Rapid7 stützt die Zuordnung zu MuddyWater auf mehrere Indizien: Überschneidungen in der Infrastruktur, ein bestimmtes Code-Signing-Zertifikat, mit dem die Gruppe die ihr zugeschriebene Schadsoftware Stagecomp und Darkcomp signierte, sowie weitere operative Vorgehensweisen. Die Forscher äußern sich mit mittlerer Zuversicht. Entscheidend sei dabei weniger das, was die Angreifer taten, als das, was sie unterließen: „Die Strategie verdeutlicht die Verschmelzung von staatlich gesteuerter Eindringaktivität und kriminellem Handwerk, wobei ein deutliches Erkennungsmerkmal in den eingesetzten – und den nicht eingesetzten – Techniken liegt. Dieses Vorgehen legt nahe, dass das primäre Ziel nicht finanzieller Gewinn war“, erklärt Rapid7.

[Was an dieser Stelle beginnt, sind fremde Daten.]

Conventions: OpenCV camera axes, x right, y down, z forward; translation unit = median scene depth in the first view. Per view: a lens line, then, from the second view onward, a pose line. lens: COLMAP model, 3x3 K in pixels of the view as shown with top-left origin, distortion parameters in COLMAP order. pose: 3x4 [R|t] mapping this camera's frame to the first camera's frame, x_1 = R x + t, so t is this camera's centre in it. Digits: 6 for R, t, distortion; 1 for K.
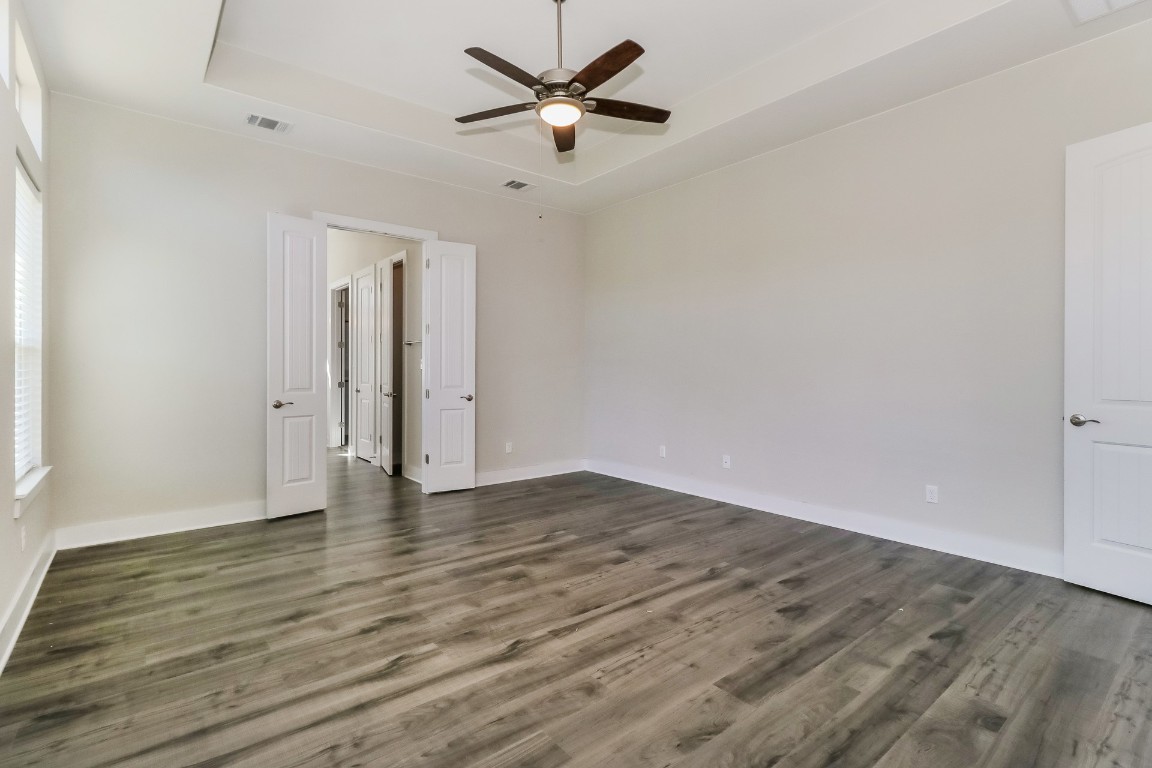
lens RADIAL K [[534.0, 0, 583.7], [0, 534.0, 375.3], [0, 0, 1]] dist [0.010776, -0.001944]
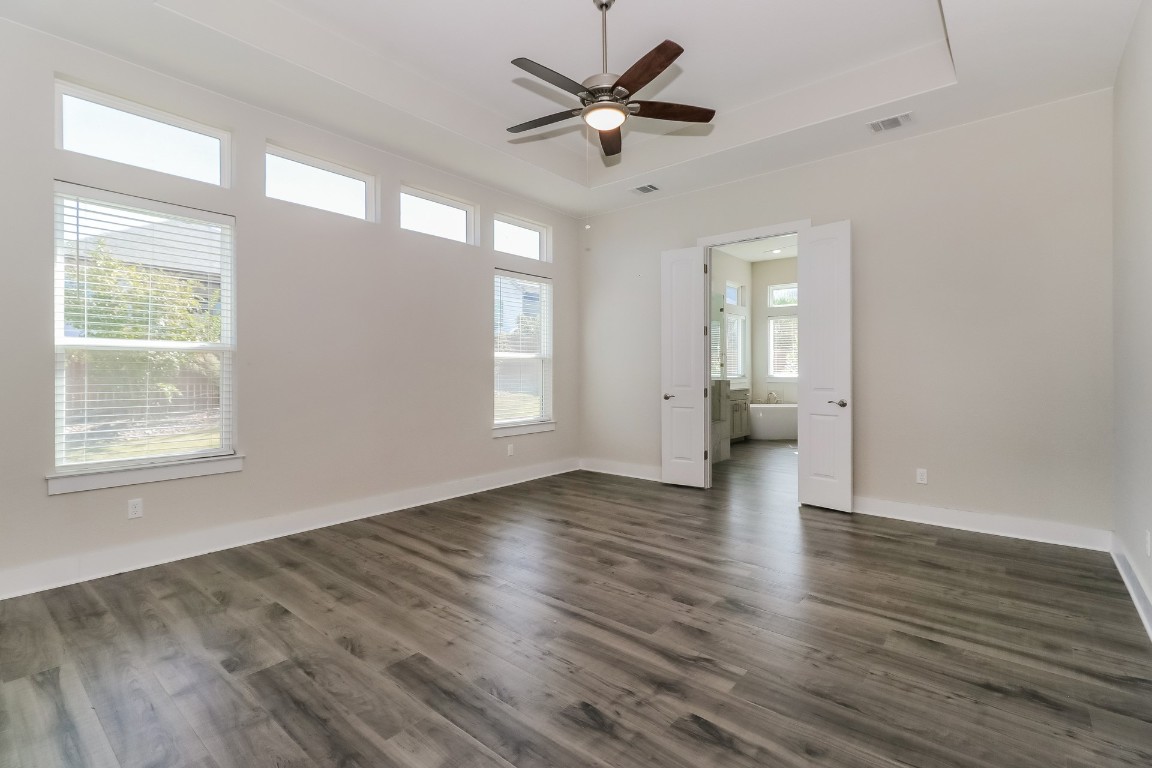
lens RADIAL K [[534.0, 0, 574.4], [0, 534.0, 386.7], [0, 0, 1]] dist [0.010776, -0.001944]
pose [[0.189176, 0.029093, -0.981512, 0.988802], [-0.009636, 0.999568, 0.027771, -0.005599], [0.981896, 0.004204, 0.189375, 0.794650]]
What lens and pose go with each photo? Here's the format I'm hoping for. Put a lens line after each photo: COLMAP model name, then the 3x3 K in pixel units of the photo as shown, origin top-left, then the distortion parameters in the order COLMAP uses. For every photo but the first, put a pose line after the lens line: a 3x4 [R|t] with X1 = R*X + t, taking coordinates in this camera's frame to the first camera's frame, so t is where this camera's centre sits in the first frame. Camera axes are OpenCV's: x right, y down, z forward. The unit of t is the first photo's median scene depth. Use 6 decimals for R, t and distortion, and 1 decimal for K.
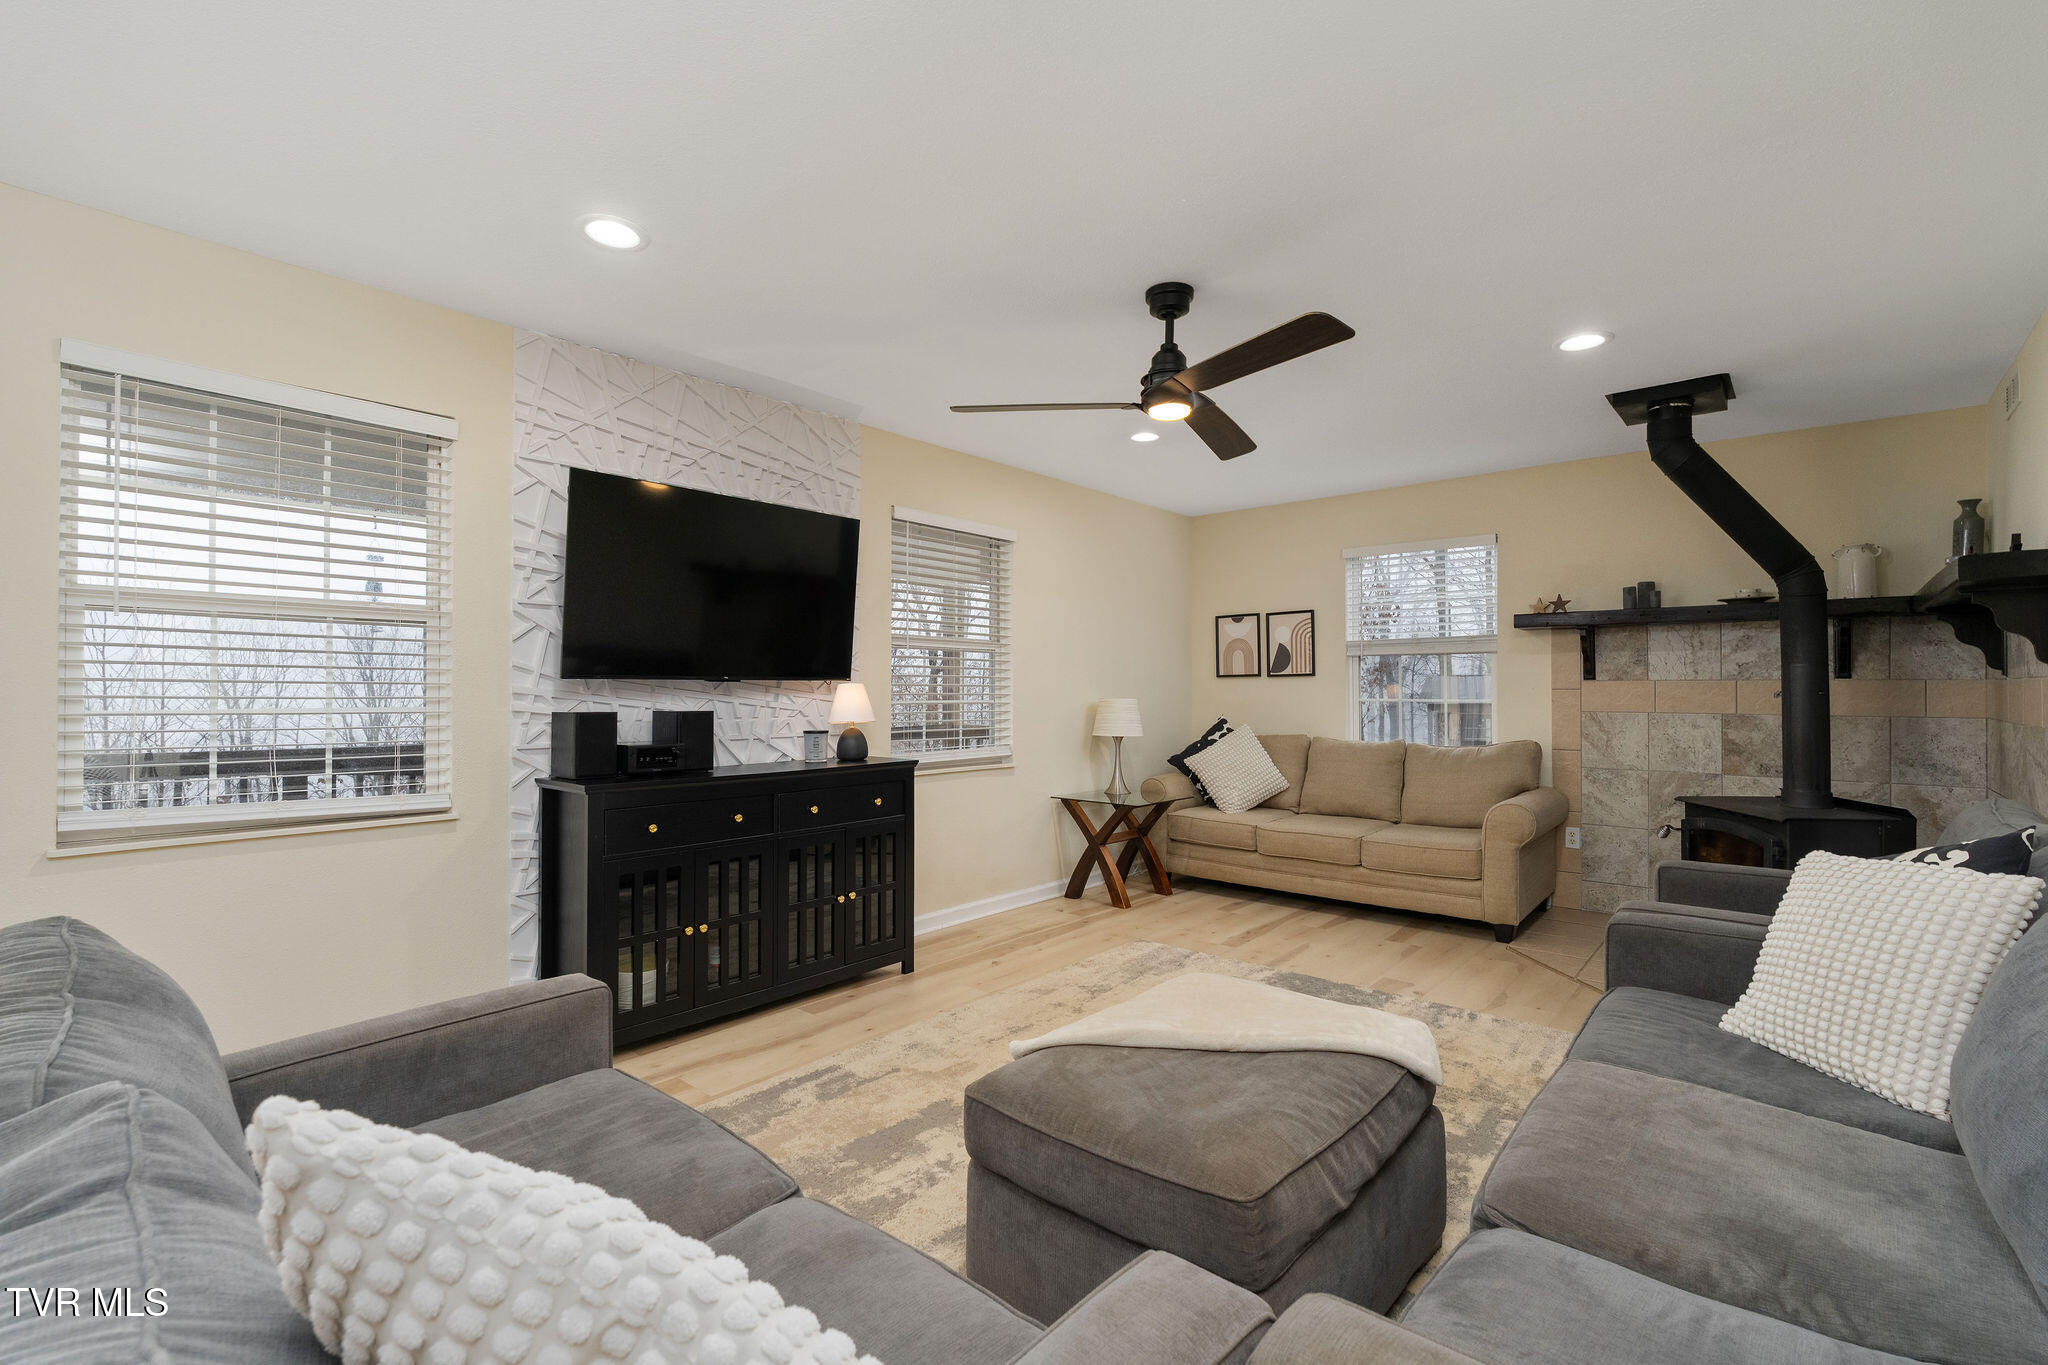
lens RADIAL K [[897.4, 0, 1024.0], [0, 897.4, 682.5], [0, 0, 1]] dist [-0.003361, -0.000195]
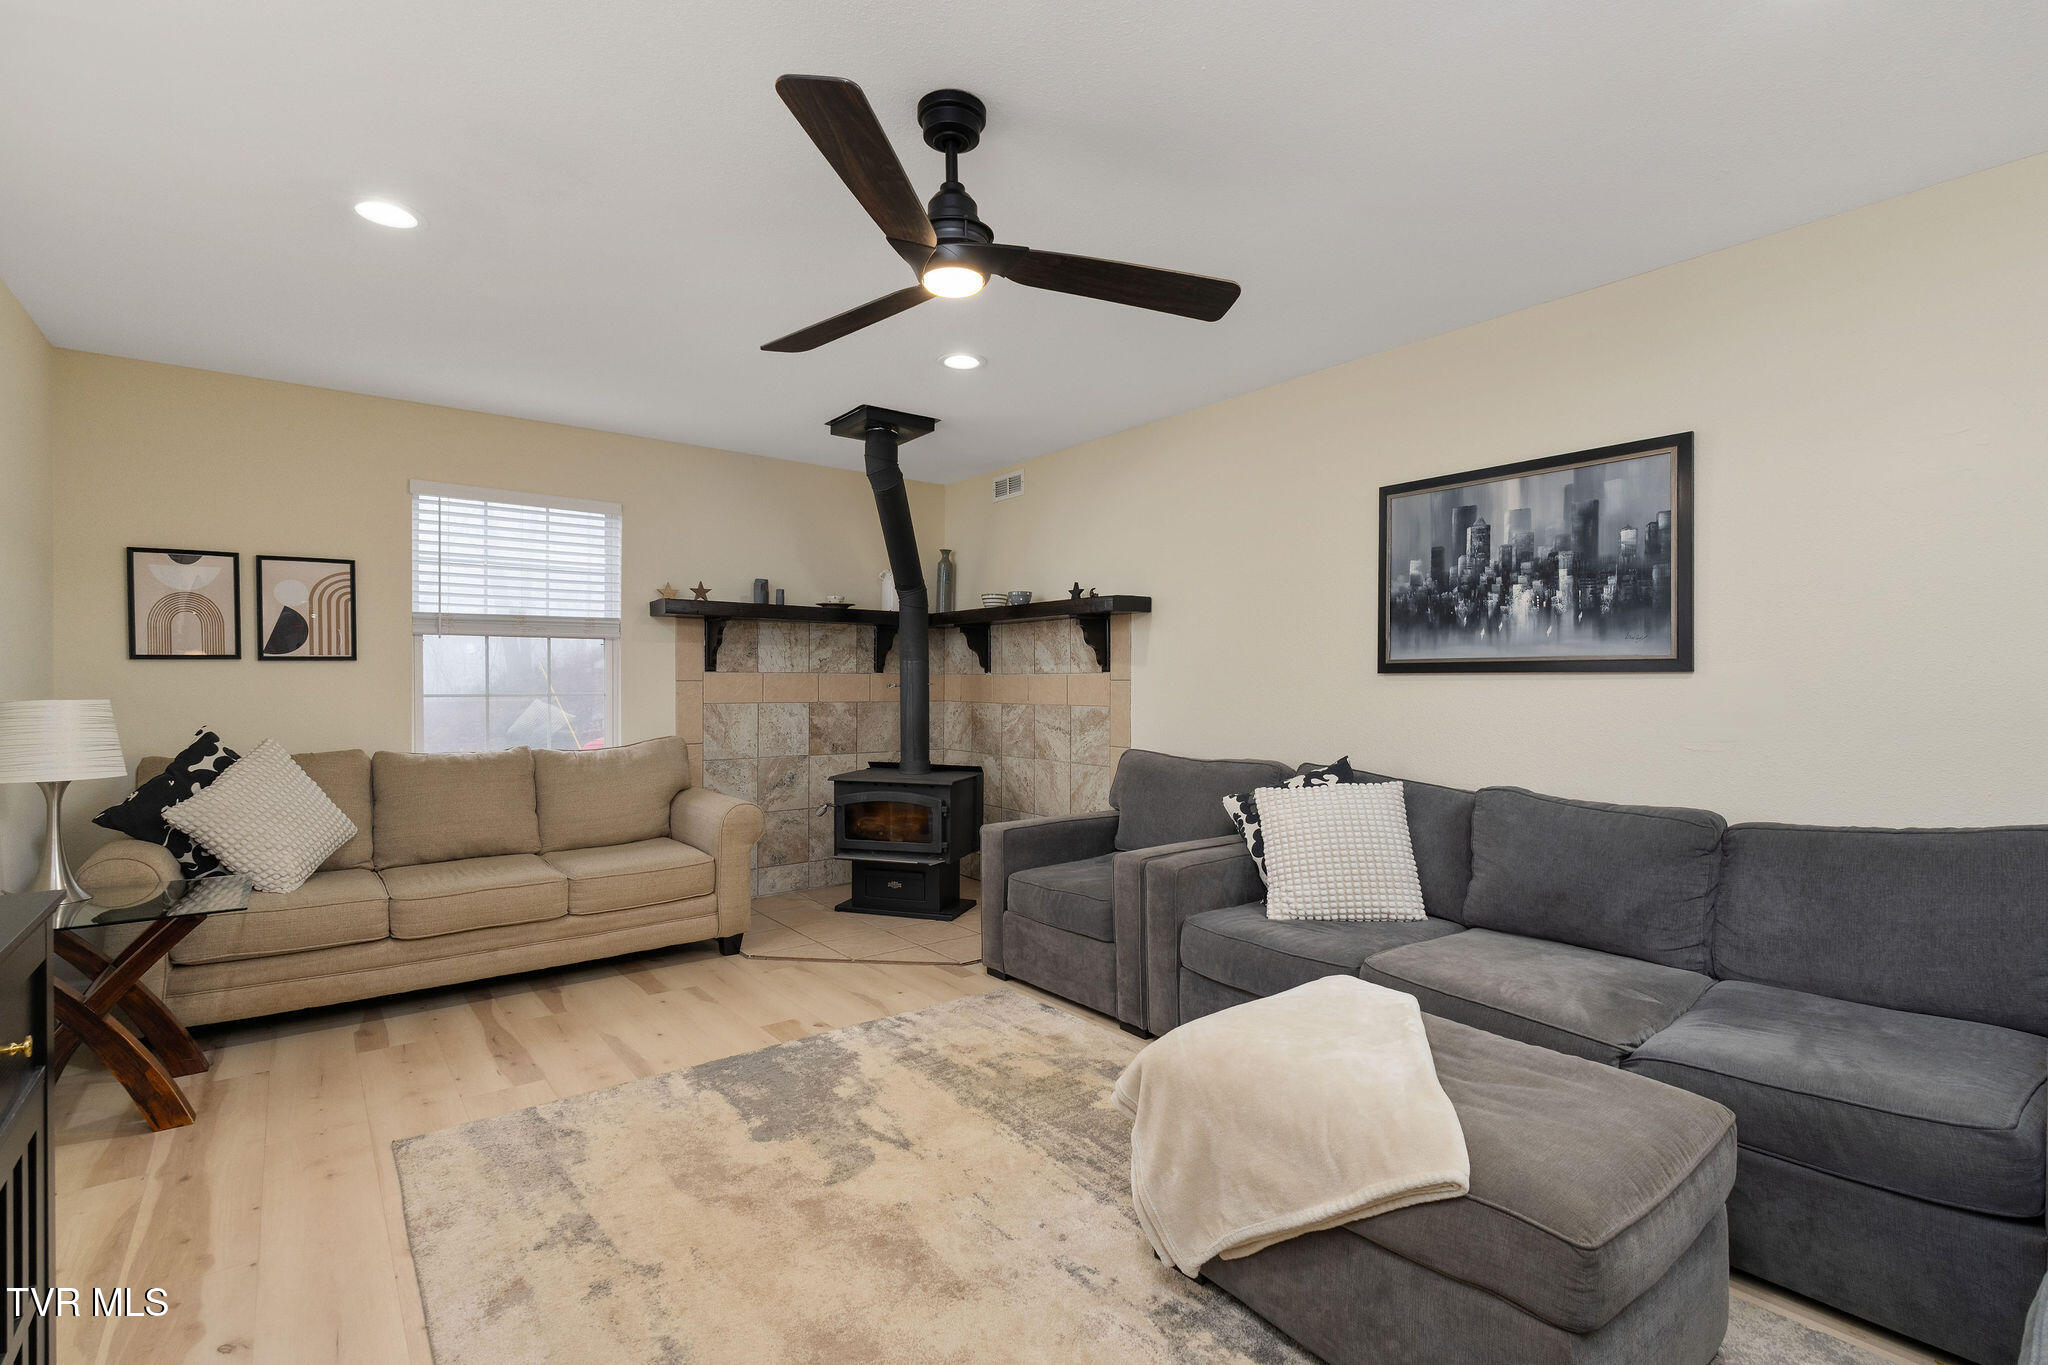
lens RADIAL K [[932.7, 0, 1024.0], [0, 932.7, 682.5], [0, 0, 1]] dist [-0.002621, 0.000058]
pose [[0.188164, -0.001352, 0.982137, -0.342573], [-0.007945, 0.999964, 0.002899, 0.003927], [-0.982105, -0.008348, 0.188147, 0.510382]]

Der Einstieg erfolgte über Microsoft Teams. Die Angreifer begannen Chats mit Beschäftigten, bauten Bildschirmfreigaben auf, sammelten Zugangsdaten ein, manipulierten die Einstellungen der Mehr-Faktor-Authentifizierung (MFA) und brachten in einigen Fällen AnyDesk für den Fernzugriff aus. Die Zugangsdaten erbeuteten sie entweder über Phishing-Seiten, die sich als Microsoft Quick Assist ausgaben, oder indem sie Opfer dazu brachten, ihre Passwörter in lokale Textdateien einzutippen.

Nach der Übernahme der Konten meldeten sich die Angreifer an internen Systemen an, darunter ein Domänencontroller, und sicherten ihren Zugang über RDP, DWAgent und AnyDesk ab. Anschließend nutzten sie einen Malware-Loader (ms_upd.exe), um eine maßgeschneiderte Backdoor (Game.exe) abzulegen, die als Microsoft-WebView2-Anwendung getarnt war. Die Schadsoftware verfügt über Mechanismen gegen Analyse und virtuelle Maschinen und unterstützt zwölf Befehle, darunter die Ausführung von PowerShell- und CMD-Kommandos, das Hochladen und Löschen von Dateien sowie dauerhaften Shell-Zugriff.

Chaos ist eine Ransomware-as-a-Service-Operation, die 2025 in Erscheinung trat und für Angriffe auf lohnende Ziele, doppelte Erpressung und Social-Engineering-Kampagnen bekannt ist, die sich überwiegend gegen Organisationen in den USA richten. MuddyWater hingegen ist für langfristige Netzwerkeinbrüche bekannt, die mit den Interessen des MOIS übereinstimmen.

Laut Rapid7 hat MuddyWater bereits in der Vergangenheit Ransomware genutzt, um Spionageoperationen zu verschleiern. So setzte die Gruppe kürzlich Qilin-Ransomware bei einem Angriff auf eine israelische Organisation ein. Die Forscher vermuten, dass die Gruppe nach der Zuordnung jenes Vorfalls zu MOIS-Mitarbeitern auf eine andere Ransomware-Marke gewechselt sein könnte.